▸ What needs to be done:
Apart from the images, every record here needs to be copied exactly.

▸ Records provided:
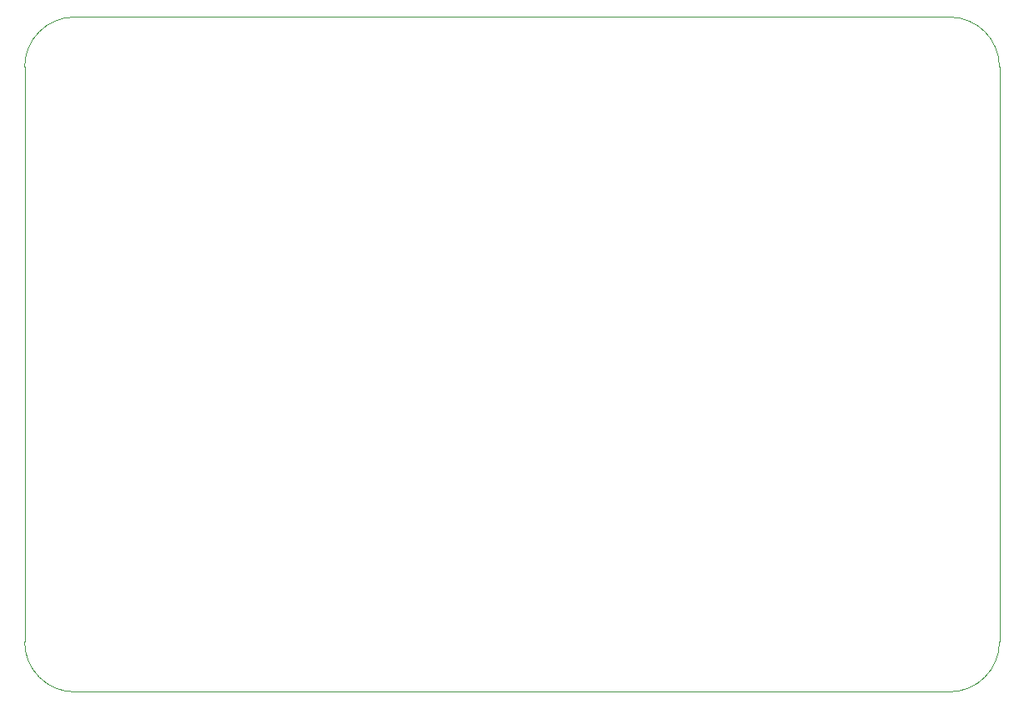
<source format=gbr>
G04 #@! TF.GenerationSoftware,KiCad,Pcbnew,5.1.6-c6e7f7d~86~ubuntu18.04.1*
G04 #@! TF.CreationDate,2020-06-22T07:49:52-04:00*
G04 #@! TF.ProjectId,modulation_source,6d6f6475-6c61-4746-996f-6e5f736f7572,rev?*
G04 #@! TF.SameCoordinates,Original*
G04 #@! TF.FileFunction,Profile,NP*
%FSLAX46Y46*%
G04 Gerber Fmt 4.6, Leading zero omitted, Abs format (unit mm)*
G04 Created by KiCad (PCBNEW 5.1.6-c6e7f7d~86~ubuntu18.04.1) date 2020-06-22 07:49:52*
%MOMM*%
%LPD*%
G01*
G04 APERTURE LIST*
G04 #@! TA.AperFunction,Profile*
%ADD10C,0.050000*%
G04 #@! TD*
G04 APERTURE END LIST*
D10*
X200660000Y-114300000D02*
G75*
G02*
X195580000Y-119380000I-5080000J0D01*
G01*
X106680000Y-119380000D02*
G75*
G02*
X101600000Y-114300000I0J5080000D01*
G01*
X101600000Y-55880000D02*
G75*
G02*
X106680000Y-50800000I5080000J0D01*
G01*
X195580000Y-50800000D02*
G75*
G02*
X200660000Y-55880000I0J-5080000D01*
G01*
X195580000Y-50800000D02*
X106680000Y-50800000D01*
X200660000Y-114300000D02*
X200660000Y-55880000D01*
X106680000Y-119380000D02*
X195580000Y-119380000D01*
X101600000Y-55880000D02*
X101600000Y-114300000D01*
M02*

</source>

▸ Task solution:
<source format=gbr>
G04 #@! TF.GenerationSoftware,KiCad,Pcbnew,5.1.6-c6e7f7d~86~ubuntu18.04.1*
G04 #@! TF.CreationDate,2020-06-22T07:49:52-04:00*
G04 #@! TF.ProjectId,modulation_source,6d6f6475-6c61-4746-996f-6e5f736f7572,rev?*
G04 #@! TF.SameCoordinates,Original*
G04 #@! TF.FileFunction,Profile,NP*
%FSLAX46Y46*%
G04 Gerber Fmt 4.6, Leading zero omitted, Abs format (unit mm)*
G04 Created by KiCad (PCBNEW 5.1.6-c6e7f7d~86~ubuntu18.04.1) date 2020-06-22 07:49:52*
%MOMM*%
%LPD*%
G01*
G04 APERTURE LIST*
G04 #@! TA.AperFunction,Profile*
%ADD10C,0.050000*%
G04 #@! TD*
G04 APERTURE END LIST*
D10*
X200660000Y-114300000D02*
G75*
G02*
X195580000Y-119380000I-5080000J0D01*
G01*
X106680000Y-119380000D02*
G75*
G02*
X101600000Y-114300000I0J5080000D01*
G01*
X101600000Y-55880000D02*
G75*
G02*
X106680000Y-50800000I5080000J0D01*
G01*
X195580000Y-50800000D02*
G75*
G02*
X200660000Y-55880000I0J-5080000D01*
G01*
X195580000Y-50800000D02*
X106680000Y-50800000D01*
X200660000Y-114300000D02*
X200660000Y-55880000D01*
X106680000Y-119380000D02*
X195580000Y-119380000D01*
X101600000Y-55880000D02*
X101600000Y-114300000D01*
M02*

</source>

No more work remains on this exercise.